With the raising of the legal retirement age and the increase in the duration of insurance, many French people feared that the age of the full automatic rate would disappear. However, despite legitimate concerns, the executive has chosen not to modify this condition of access to full retirement by maintaining the age of the automatic full rate. From the age of 67, each retiree will therefore be able to continue to benefit from their full pension when they reach their full rate age. However, this rather positive decision contains subtleties to know, in particular on the final amount of your pension. Decryption.

To receive a basic pension at the full rate from Social Security, without suffering a discount, it is necessary to contribute a specific number of quarters of pension insurance. These amount to 166 months, or 41 years and one semester for people born between 1955 and 1957, or 172 quarters, or 43 years. Indeed, following the recent adoption of the pension reform, the French concerned, that is to say people born from 1965, will have to contribute 43 annuities to benefit from the full rate.

If you choose to retire before the age of 67 without having contributed the required number of years, the rate used to calculate your retirement pension is reduced. For example, in the private sector, the full rate is set at 50% of the average gross salary for the best 25 years. This rate will ultimately be less than 50% if you do not reach the age or the number of quarters required for the full rate.

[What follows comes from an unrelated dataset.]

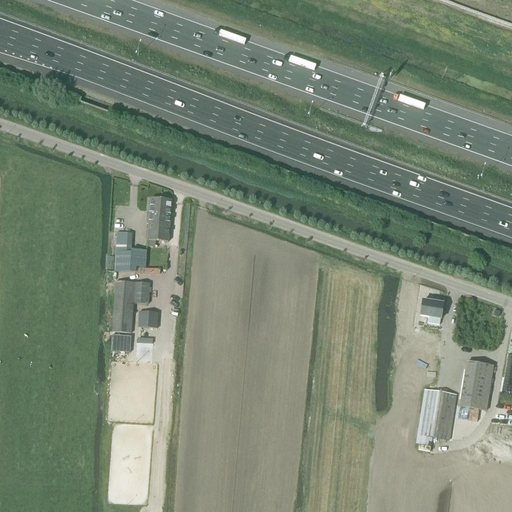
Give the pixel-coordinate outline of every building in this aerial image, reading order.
[(167,243),(170,202),(159,201),(157,224),(147,223),(146,241),(167,243)] [(159,201),(151,201),(149,201),(147,223),(157,224),(159,201)] [(130,254),(131,235),(116,234),(115,253),(116,253),(115,273),(134,274),(135,254),(130,254)] [(146,270),(147,252),(136,251),(136,269),(146,270)] [(147,305),(149,285),(114,283),(111,333),(131,334),(132,304),(147,305)] [(439,326),(440,319),(443,304),(422,301),(419,316),(429,317),(428,324),(439,326)] [(156,329),(157,314),(138,313),(137,328),(156,329)] [(111,352),(131,352),(132,336),(112,336),(111,352)] [(493,368),(466,363),(459,408),(486,412),(493,368)] [(448,441),(455,396),(424,390),(415,445),(429,447),(431,438),(448,441)]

When you retire before having contributed the necessary number, you suffer a discount. For a missing quarter, the retirement rate is therefore 49.375%: you should know that each missing quarter reduces the rate applied to your pension by 0.625 points. For five years of contributions less, your rate goes from 50% to 37.5%.

The system currently in force therefore makes it possible to limit the effects of the discount. It thus offers the possibility of having your basic pension granted at the full rate, regardless of your number of validated quarters, in the event of retirement at age 67. An advantage that remains preserved despite the adoption of the new pension reform.

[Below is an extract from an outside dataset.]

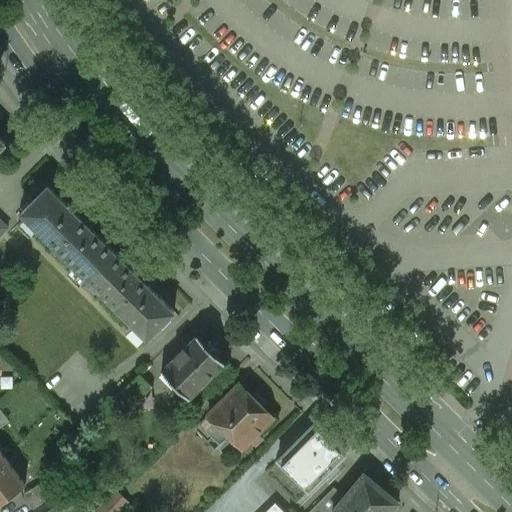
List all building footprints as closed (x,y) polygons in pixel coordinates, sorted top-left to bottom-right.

Despite this good news, however, you must be careful not to mix up the full rate and the maximum rate. It is, in fact, possible to receive a full pension without benefiting from the maximum rate. Thus, the amount of your basic pension is based both on the average gross salary of the best 25 years and the number of quarters of the pension insurance.

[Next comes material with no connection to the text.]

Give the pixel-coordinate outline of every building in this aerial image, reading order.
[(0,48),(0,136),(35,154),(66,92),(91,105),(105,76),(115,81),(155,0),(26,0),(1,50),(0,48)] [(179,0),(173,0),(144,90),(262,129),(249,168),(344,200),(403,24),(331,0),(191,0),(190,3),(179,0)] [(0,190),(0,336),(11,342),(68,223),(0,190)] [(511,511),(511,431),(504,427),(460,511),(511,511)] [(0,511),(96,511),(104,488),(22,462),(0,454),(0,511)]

For example, with an average annual gross salary of 30,000 euros, you must validate 168 quarters to obtain a full pension. However, retiring at age 67 with only 162 quarters, your full pension will be lower according to the calculation rule “Average gross annual salary x 50% x 162/168”. A difference of 45 euros per month will therefore be visible for a contribution of 6 quarters less than the 168 required for a pension at the maximum rate.